Bei den Reiseveranstaltern gehört Gouna nach wie vor zu den Top-Destinationen. Je nach Hotelwunsch werden passend die verschiedenen Stationen angeboten. Der Großteil bucht im KBC ein. Beim Club Paradiso befindet sich das Osmosis Center direkt auf dem Hotelgelände. Vom Bett aufs Brett geht es ebenfalls im Mövenpick mit der Kitepeople Station. Ansonsten zählen das Mosaique, das Fanadir und für preisbewusste Kiter auch das Captain´s Inn zu den beliebten Adressen. Von den Hotels an der Marina gelangt man mit dem Tuk Tuk in gut fünf Minuten zum Mangroovy und Buzzha Beach. Wem das zu weit ist oder wer es luxuriös Ambiente schätzt, kann demnächst über Sun and Fun das Sechs-Sterne-Hotel Maison Bleu buchen. Dann residiert man in direkter Nachbarschaft zum Kiteboarding Club mit Blick auf den Spot.

Gut zu wissen

Anreise: Flüge von fast allen großen deutschen Flughäfen mehrmals die Woche nach Hurghada. Von dort 30 Minuten Transfer nach El Gouna (Boardbag für den Transfer vorher anmelden!).

Wind und Wetter: Frühjahr und Herbst ist klimatisch die angenehmste Zeit. Im Hochsommer kann es an windlosen Tagen unerträglich heiß werden. Dafür steigt von Juni bis September die Wahrscheinlichkeit von Starkwind-Tagen. Die geringste Windwahrscheinlichkeit – mit immerhin noch knapp über 50 Prozent auf mehr als vier Windstärken – herrscht von November bis Februar. (s. auch Windstatistik für El Gouna von Windguru).

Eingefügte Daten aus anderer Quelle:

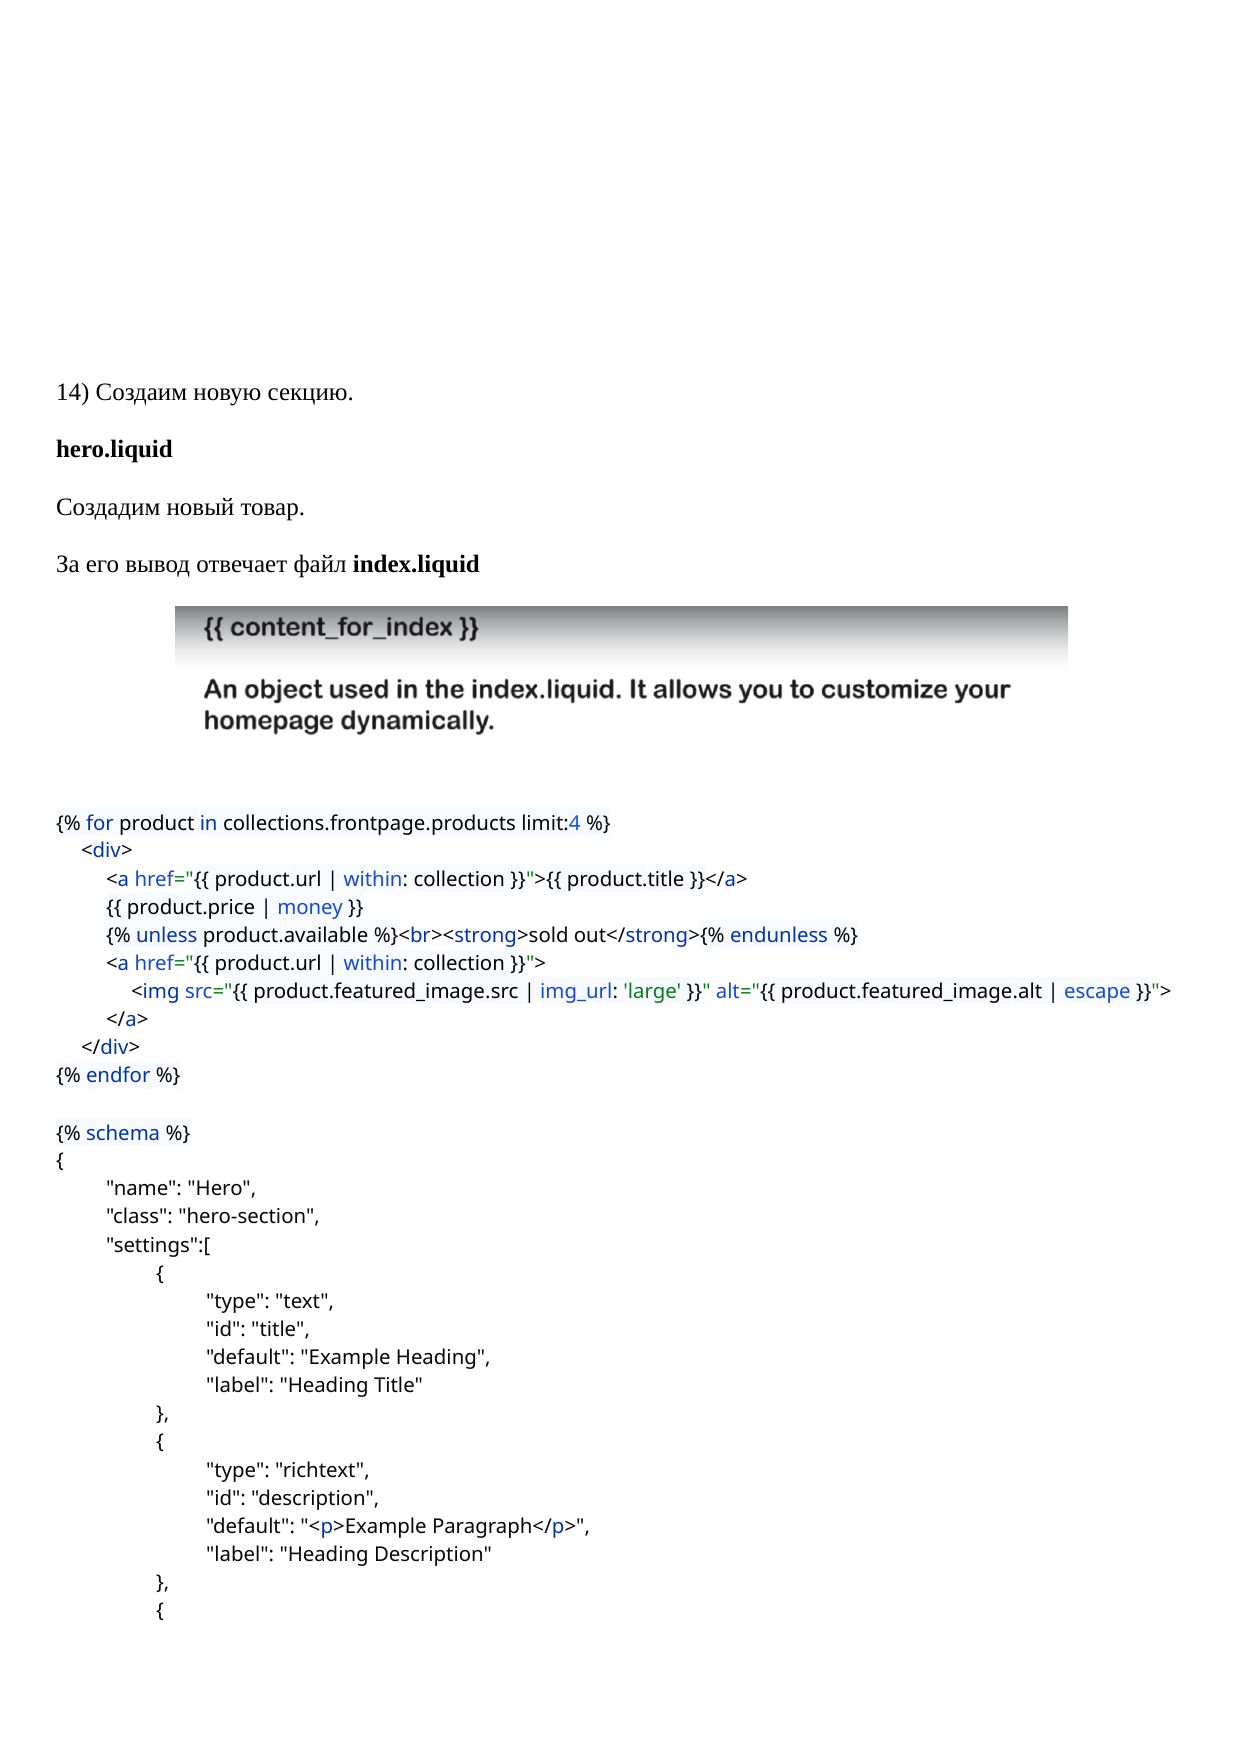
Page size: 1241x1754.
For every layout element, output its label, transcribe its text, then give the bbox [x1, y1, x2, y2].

text <a href="{{ product.url | within: collection }}"> [56, 948, 1187, 977]
text {% endfor %} [56, 1061, 1187, 1089]
text { [56, 1596, 1187, 1624]
text "default": "<p>Example Paragraph</p>", [56, 1511, 1187, 1539]
text hero.liquid [56, 434, 1187, 463]
text "id": "description", [56, 1483, 1187, 1511]
text "id": "title", [56, 1314, 1187, 1343]
text <a href="{{ product.url | within: collection }}">{{ product.title }}</a> [56, 864, 1187, 892]
text 14) Создаим новую секцию. [56, 377, 1187, 406]
text "label": "Heading Description" [56, 1539, 1187, 1568]
text </a> [56, 1005, 1187, 1033]
text { [56, 1258, 1187, 1286]
text За его вывод отвечает файл index.liquid [56, 549, 1187, 578]
text {% unless product.available %}<br><strong>sold out</strong>{% endunless %} [56, 920, 1187, 948]
text Создадим новый товар. [56, 492, 1187, 521]
text "type": "richtext", [56, 1455, 1187, 1483]
text {% schema %} [56, 1118, 1187, 1146]
text { [56, 1427, 1187, 1455]
text <img src="{{ product.featured_image.src | img_url: 'large' }}" alt="{{ product.featured_image.alt | escape }}"> [56, 977, 1187, 1005]
text <div> [56, 836, 1187, 864]
text "type": "text", [56, 1286, 1187, 1314]
text </div> [56, 1033, 1187, 1061]
text }, [56, 1568, 1187, 1596]
text }, [56, 1399, 1187, 1427]
text "settings":[ [56, 1230, 1187, 1258]
text {% for product in collections.frontpage.products limit:4 %} [56, 808, 1187, 836]
text "name": "Hero", [56, 1174, 1187, 1202]
text { [56, 1146, 1187, 1174]
picture [175, 606, 1069, 744]
text {{ product.price | money }} [56, 892, 1187, 920]
text "class": "hero-section", [56, 1202, 1187, 1230]
text "default": "Example Heading", [56, 1343, 1187, 1371]
text "label": "Heading Title" [56, 1371, 1187, 1399]
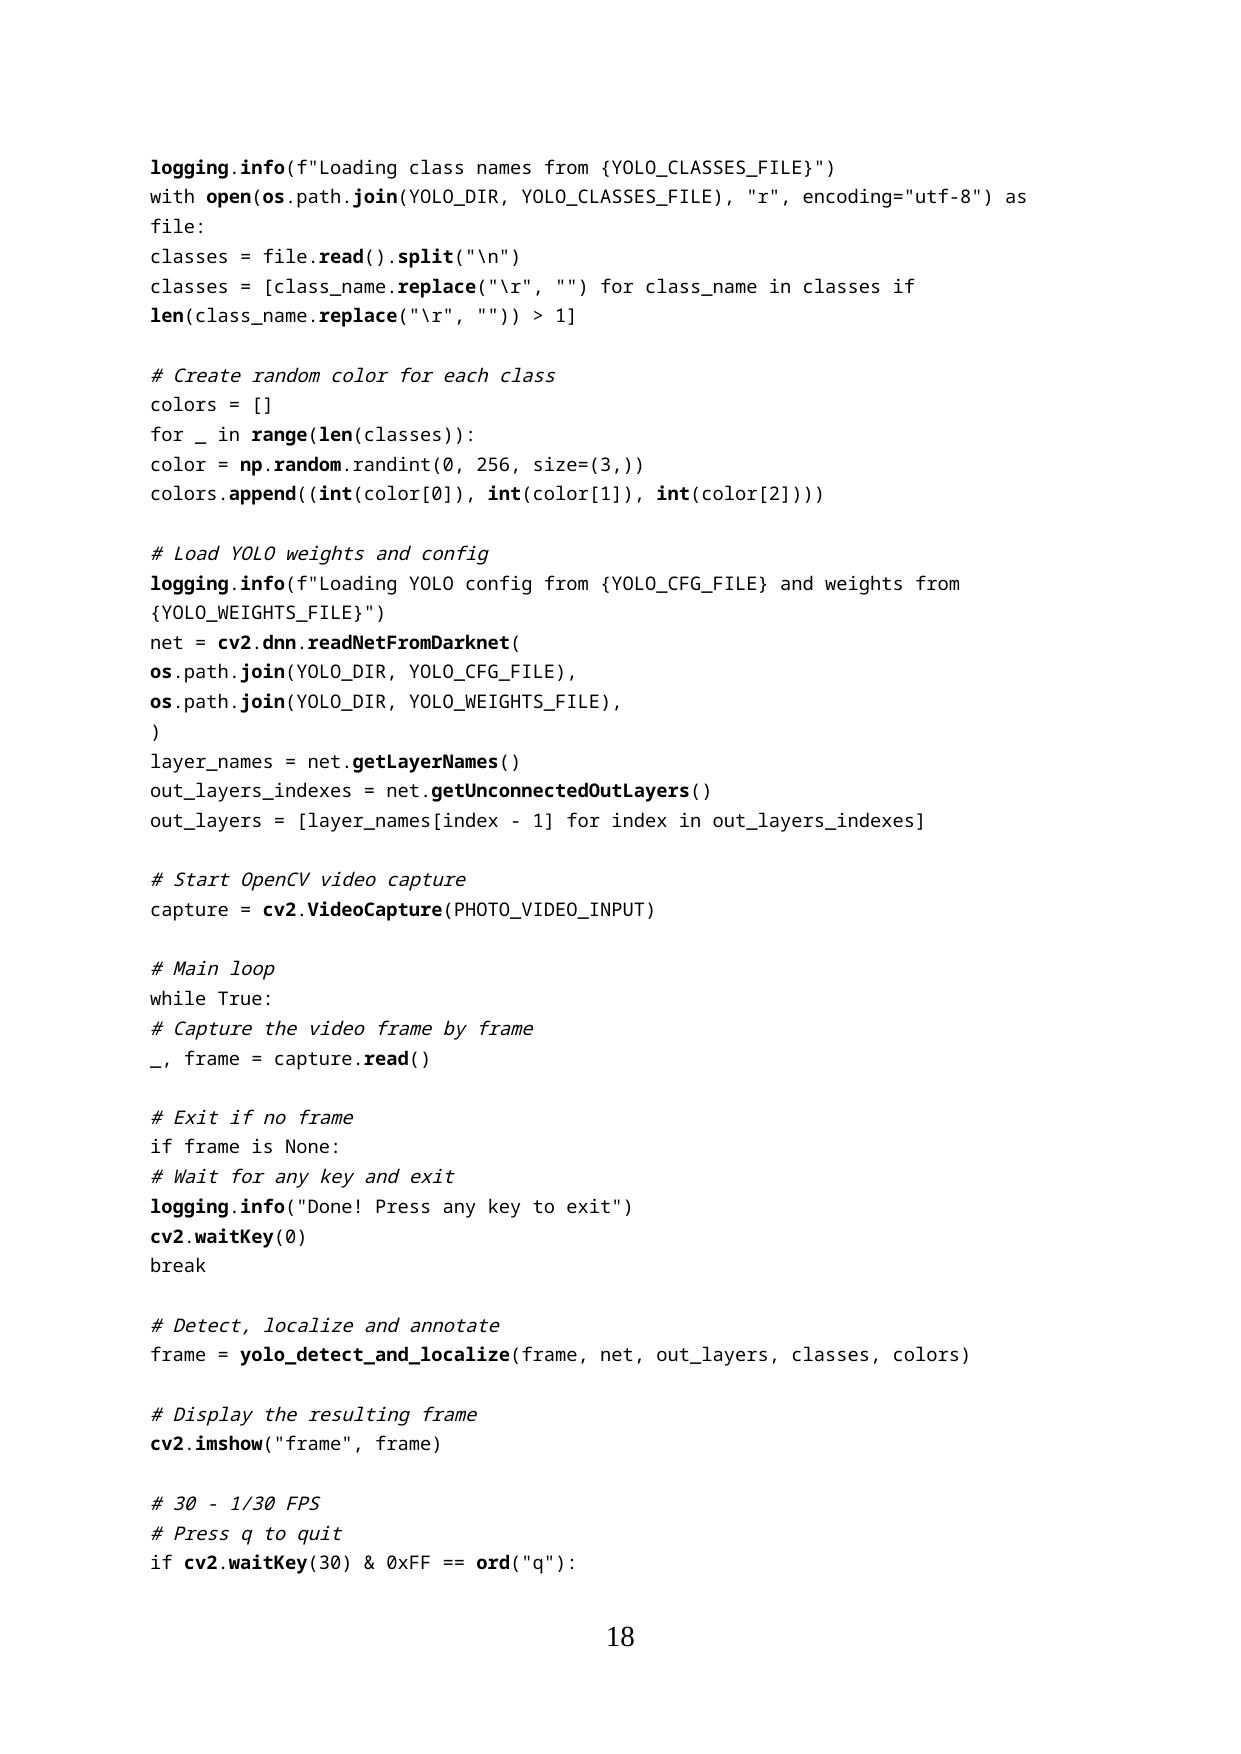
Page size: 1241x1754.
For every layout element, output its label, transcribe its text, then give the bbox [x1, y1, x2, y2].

text logging.info(f"Loading YOLO config from {YOLO_CFG_FILE} and weights from {YOLO_WEIGHTS_FILE}") [150, 566, 1090, 625]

Buchung: Günstige Komplett-Angebote inklusive Flug, Hotel und Station findet man zum Beispiel bei kitereisen.com, Ola Sportreisen, Sun and Fun oder KBC Travel. Eine Woche inclusive Hotel und Flug beginnt ab 400 Euro.

Offizielle Website von El Gouna: www.elgouna.com

 

Anmerkung der Redaktion: Dieser Artikel erschien in KITE Ausgabe 2/18 im April 2018 und stellt die Situation mit Stand Anfang 2018 dar. Mit dem Makani Beach Club hat 2019 eine weitere Station zwischen Element Watersports und der neuen Kite Power Station eröffnet.